Segment Start: Data for review

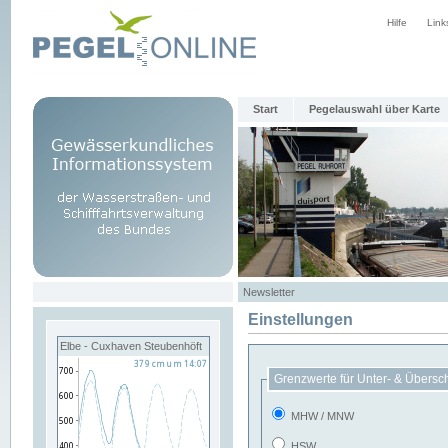
Hilfe
Link
Start
Pegelauswahl über Karte
Newsletter
Einstellungen
Elbe - Cuxhaven Steubenhöft
Grenzwerte für Unter- & Übersc
MHW / MNW
HSW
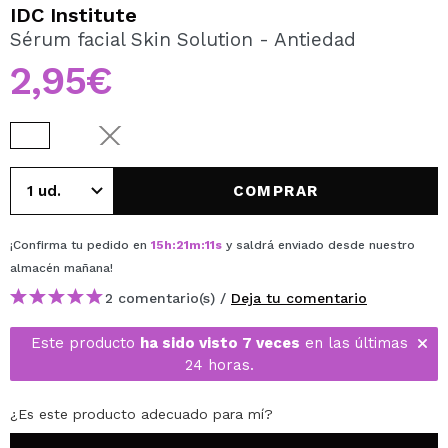
QUIERO REGISTRARME
IDC Institute
Sérum facial Skin Solution - Antiedad
Al crear una cuenta en Maquillalia.com podrás realizar
tus compras rápidamente, revisar el estado de tus
2,95€
pedidos y consultar tus operaciones anteriores.
CREAR CUENTA
COMPRAR
¡Confirma tu pedido en
15
h
:
21
m
:
11
s
y saldrá enviado desde nuestro
almacén
mañana
!
2 comentario(s) /
Deja tu comentario
Este producto
ha sido visto 7 veces
en las últimas
24 horas.
¿Es este producto adecuado para mí?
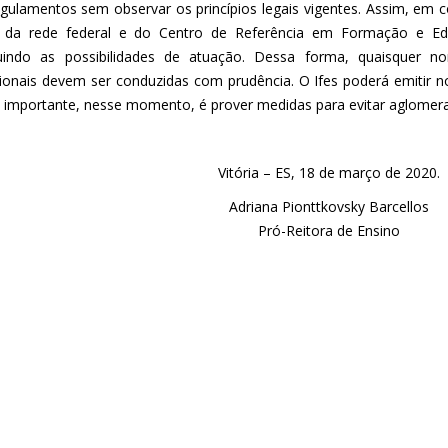
regulamentos sem observar os princípios legais vigentes. Assim, em
 da rede federal e do Centro de Referência em Formação e Ed
uindo as possibilidades de atuação. Dessa forma, quaisquer no
ionais devem ser conduzidas com prudência. O Ifes poderá emitir 
 importante, nesse momento, é prover medidas para evitar aglomera
Vitória – ES, 18 de março de 2020.
Adriana Pionttkovsky Barcellos
Pró-Reitora de Ensino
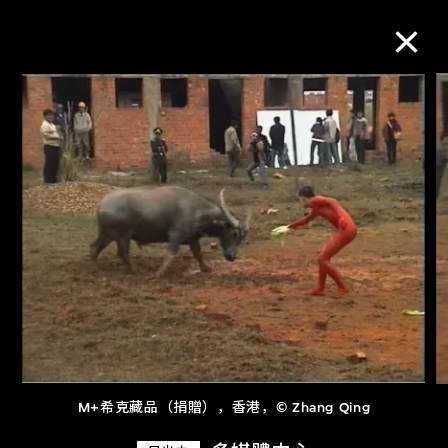
M+藏品
进一步筛选
搜索
关于M+藏品
探索世界顶级的二十及二十一世纪视觉
文化藏品。
M+希克藏品（捐贈），香港，© Zhang Qing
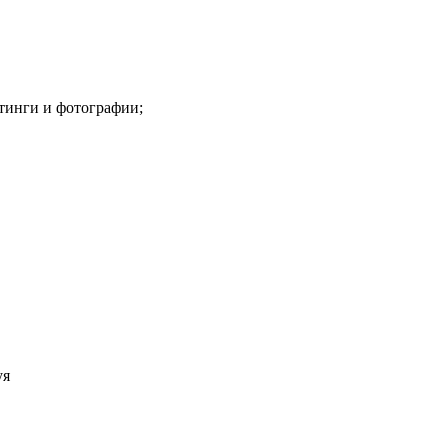
тинги и фотографии;
уя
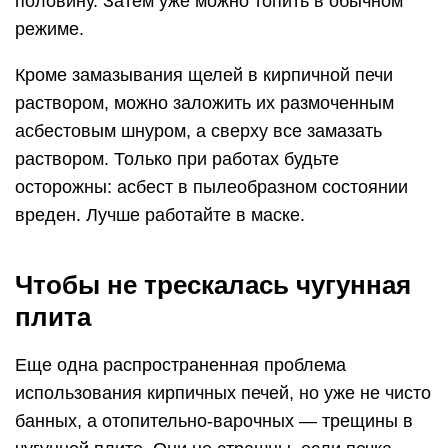
половину. Затем уже можно топить в обычном
режиме.
Кроме замазывания щелей в кирпичной печи
раствором, можно заложить их размоченным
асбестовым шнуром, а сверху все замазать
раствором. Только при работах будьте
осторожны: асбест в пылеобразном состоянии
вреден. Лучше работайте в маске.
Чтобы не трескалась чугунная
плита
Еще одна распространенная проблема
использования кирпичных печей, но уже не чисто
банных, а отопительно-варочных — трещины в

Segment End: Data for review

The problem
Excluding the pictures, transcribe each entry above word for word.

Final answer
Hilfe
Link
Start
Pegelauswahl über Karte
Newsletter
Einstellungen
Elbe - Cuxhaven Steubenhöft
Grenzwerte für Unter- & Übersc
MHW / MNW
HSW
QUIERO REGISTRARME
IDC Institute
Sérum facial Skin Solution - Antiedad
Al crear una cuenta en Maquillalia.com podrás realizar
tus compras rápidamente, revisar el estado de tus
2,95€
pedidos y consultar tus operaciones anteriores.
CREAR CUENTA
COMPRAR
¡Confirma tu pedido en
15
h
:
21
m
:
11
s
y saldrá enviado desde nuestro
almacén
mañana
!
2 comentario(s) /
Deja tu comentario
Este producto
ha sido visto 7 veces
en las últimas
24 horas.
¿Es este producto adecuado para mí?
regulamentos sem observar os princípios legais vigentes. Assim, em
 da rede federal e do Centro de Referência em Formação e Ed
uindo as possibilidades de atuação. Dessa forma, quaisquer no
ionais devem ser conduzidas com prudência. O Ifes poderá emitir 
 importante, nesse momento, é prover medidas para evitar aglomera
Vitória – ES, 18 de março de 2020.
Adriana Pionttkovsky Barcellos
Pró-Reitora de Ensino
M+藏品
进一步筛选
搜索
关于M+藏品
探索世界顶级的二十及二十一世纪视觉
文化藏品。
M+希克藏品（捐贈），香港，© Zhang Qing
тинги и фотографии;
уя
половину. Затем уже можно топить в обычном
режиме.
Кроме замазывания щелей в кирпичной печи
раствором, можно заложить их размоченным
асбестовым шнуром, а сверху все замазать
раствором. Только при работах будьте
осторожны: асбест в пылеобразном состоянии
вреден. Лучше работайте в маске.
Чтобы не трескалась чугунная
плита
Еще одна распространенная проблема
использования кирпичных печей, но уже не чисто
банных, а отопительно-варочных — трещины в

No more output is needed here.